We’ve also seen a lot of poorly designed websites from these template-driven companies, with little to no functionality. We’ve seen meaningless content for content’s sake. Bad design. And bad grammar. Good web designers, content creators, user experience consultants and digital strategists are rare. And unfortunately, you get what you pay for.
A thing worth doing is worth doing right
Cheap but poorly executed digital can actually end up being costly in the long run. For example, you could fail to reach your target audience by not being optimized correctly or by being on the wrong platform. Or you could lose the opportunity for customer engagement on a website with poor functionality and bad user experience. (Research shows that 40 percent of users will abandon a website that takes more than three seconds to load. Even a one-second delay decreases customer satisfaction by nearly 16 percent.)
Some costs are not as easily measured. For example, websites that are outdated, visually unappealing or have poor functionality can affect how consumers view the brand. Your digital presence is a direct reflection of your brand. If it looks cheap or outdated, then that’s how consumers will likely see you.
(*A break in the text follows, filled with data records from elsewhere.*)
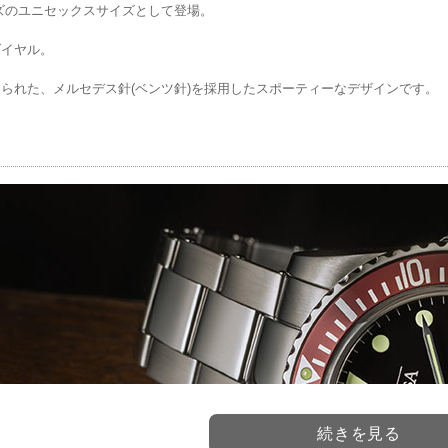
ズのユニセックスサイズとして登場。
ダイヤル。
られた、メルセデス針(ベンツ針)を採用したスポーティーなデザインです。
続きを見る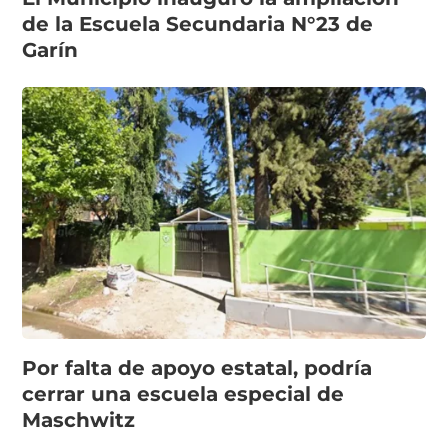
de la Escuela Secundaria N°23 de
Garín
Por falta de apoyo estatal, podría
cerrar una escuela especial de
Maschwitz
Digital isn’t cheaper. But the ROI can be better.
Good digital marketing can actually be more expensive at the outset than traditional media, but if done correctly, it can end up with much higher and more measurable returns.
A smart social media strategy, for example, can deliver a CPM at a fraction of the cost of traditional media. It can be more engaging/interactive and more measurable, too. But depending on the category and the audience you’re trying to reach, social media may only go so far.
In the ag sector, growers aren’t getting their product information from Facebook posts. They still depend on traditional print as their number one source for new product news. But they do visit company websites to get more information, and they are active in online forums and communities. So optimizing your online presence is still a smart investment.
We hope we’ve helped dispel the myth that digital is, by definition, cheap. And that we’ve shed some light on why it could be a costly mistake to approach your digital strategy with “cheap” in mind. We do believe that a thing worth doing is worth doing right. And that expertise and careful planning can make your digital dollar go a lot further.